There are some details that would need to be finessed before embarking on a statistics-sharing initiative. No actual traffic data need be shared – just the domain, the percentage of pageviews (or sessions), the date and the browser version (identified to a reasonably fine level of detail, but not as detailed as the raw browser tag). There could be a searchable site, so I could see if the half of a percent of Netscape 4.04 and occasional CyberDog users are just outliers specific to MacEdition (like our staff!) or not. Some enterprising XML expert could generate something workable, I’m sure.

Under the threshold?

So now you know your audience. But this raises another issue: just how minor can a browser be before you start ignoring it? If you take the view that you want to be viewable in every possible browser, to what extreme should you take the commitment? One percent? Half of a percent? And even if you accept that things don’t look the same for the half of a percent of, say, Netscape 3.0 users, how much degradation is really graceful? I can’t answer those questions for you and your site; you do have to ask them of yourself.

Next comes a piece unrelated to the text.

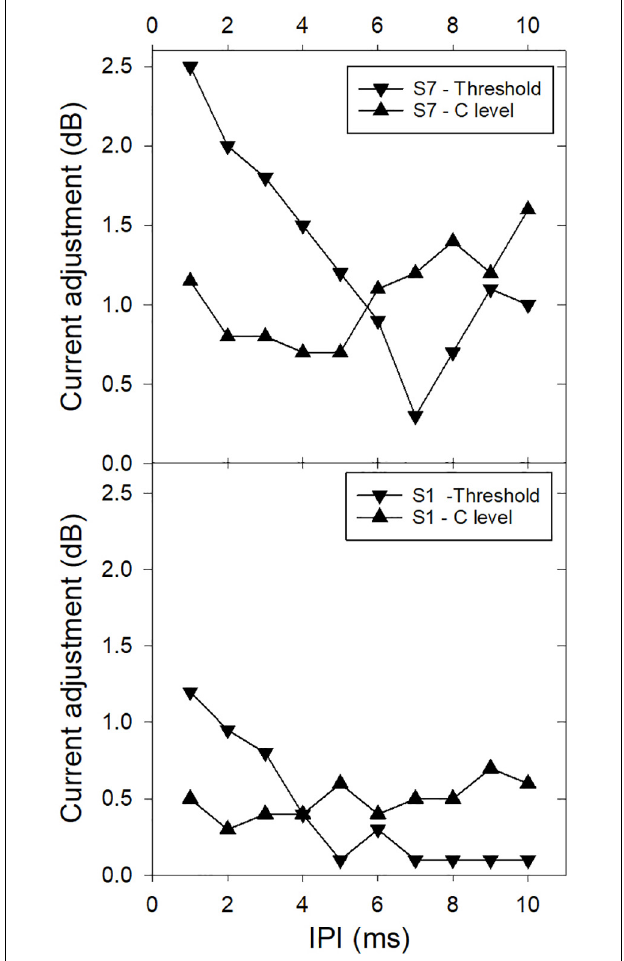
FIGURE 3 | Examples from two CI users showing the effect of interpulse interval (IPI) on loudness summation. The vertical axis shows the current reduction (in dB) needed to make the 2-pulse-per-period stimulus the same loudness (or threshold precept) as the single-pulse-per-period stimulus. The period was 20 ms. The two examples illustrate the non-monotonic effects that are variable between subjects and loudness levels (threshold or comfortable level – C) (Data redrawn from McKay and McDermott,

At least there are some age extremes you needn’t worry about. I got a 1994-vintage pre-release version of MacMosaic working on my G3 the other day. (Yes, it really runs on a G3: here’s a screenshot to prove I’m not lying) Guess what? The only Web site that it can view is the MacMosaic home page at NCSA. Every other Web site runs on servers using HTTP 1.1, which MacMosaic didn’t support. So you don’t have to worry about those seriously old browsers.

If they’re using a browser that is so old it doesn’t support five- or six-year-old Web technologies (JavaScript, FONT tags, background colors on tables), they probably don’t care how gorgeous your Web site is. Let go of that imperative to make it look the same in every browser. But equally, let go of the other extreme, the delusion that you need only worry about 2 by 2 by 2.